I need to use Kolmogorov's forward equations for a pure birth process to derive the transition probabilities of the Yule process.
The equations for the pure birth process are \begin{align*} &P'_{ii}(t)=-\lambda_{i}P_{ii}(t)\\ &P'_{ij}(t)=\lambda_{j-1}P_{i, j-1}(t)-\lambda_{j}P_{ij}(t), \qquad j >i. \end{align*}
The problem is to show that $P_{ij}(t)={j-1 \choose i-1}e^{-\lambda i t}(1-e^{-\lambda t})^{j-i}$ for $j>i$. I have a hint to use induction on $j$.
So far, I've only used the fact that the Yule process has $\lambda_{i}=i\lambda$ to write the above equations as
\begin{align*} &P'_{ii}(t)=-i\lambda P_{ii}(t)\\ &P'_{ij}(t)=(j-1)\lambda P_{i, j-1}(t)-j\lambda P_{ij}(t), \qquad j >i. \end{align*} However, I'm not sure how to use the induction on $j$ hint. This is where I am stuck.
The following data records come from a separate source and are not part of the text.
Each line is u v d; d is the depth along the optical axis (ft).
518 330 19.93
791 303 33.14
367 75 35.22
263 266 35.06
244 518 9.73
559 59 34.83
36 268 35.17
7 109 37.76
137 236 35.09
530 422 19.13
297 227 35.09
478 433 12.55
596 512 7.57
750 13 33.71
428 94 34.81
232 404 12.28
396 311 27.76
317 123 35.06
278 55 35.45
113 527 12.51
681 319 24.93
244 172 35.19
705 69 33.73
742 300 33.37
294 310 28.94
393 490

This formula is in fact valid for $j \ge i$. So we can start the induction at $j=i$: from the equation $P_{ii}'(t) = -i\lambda P_{ii}(t)$, as well as the obvious initial condition $P_{ii}(0)=1$, one has
$$P_{ii}(t) = e^{-i\lambda t} = {{i-1} \choose {i-1}}e^{-\lambda it}(1-e^{-\lambda t})^{i-i}.$$
Now assume $j>i$ and that the result is valid for $j-1$, that is,
$$P_{i,j-1}(t) = {{j-2}\choose{i-1}}e^{-\lambda it}(1-e^{-\lambda t})^{j-1-i}.$$
Then using your forward equations, we have the differential equation
\begin{align*} P_{ij}'(t) &= (j-1)\lambda{{j-2}\choose{i-1}}e^{-\lambda it}(1-e^{-\lambda t})^{j-1-i} -j\lambda P_{ij}(t), \\ P_{ij}(0) &= 0. \end{align*}
Now you just have to solve this differential equation. You can either rewrite the first line as $$ \frac{d}{dt}\Big(e^{\lambda jt}P_{ij}(t)\Big) = e^{\lambda jt}(j-1)\lambda{{j-2}\choose{i-1}}e^{-\lambda it}(1-e^{-\lambda t})^{j-1-i} = \lambda(j-i){{j-1}\choose {i-1}}e^{\lambda(j-i)t}(1-e^{-\lambda t})^{j-i-1},$$ then integrate, or simply verify that $$P_{ij}(t) = {{j-1}\choose{i-1}} e^{-\lambda it}(1-e^{-\lambda t})^{j-i}$$ solves this equation. I'll leave this to you.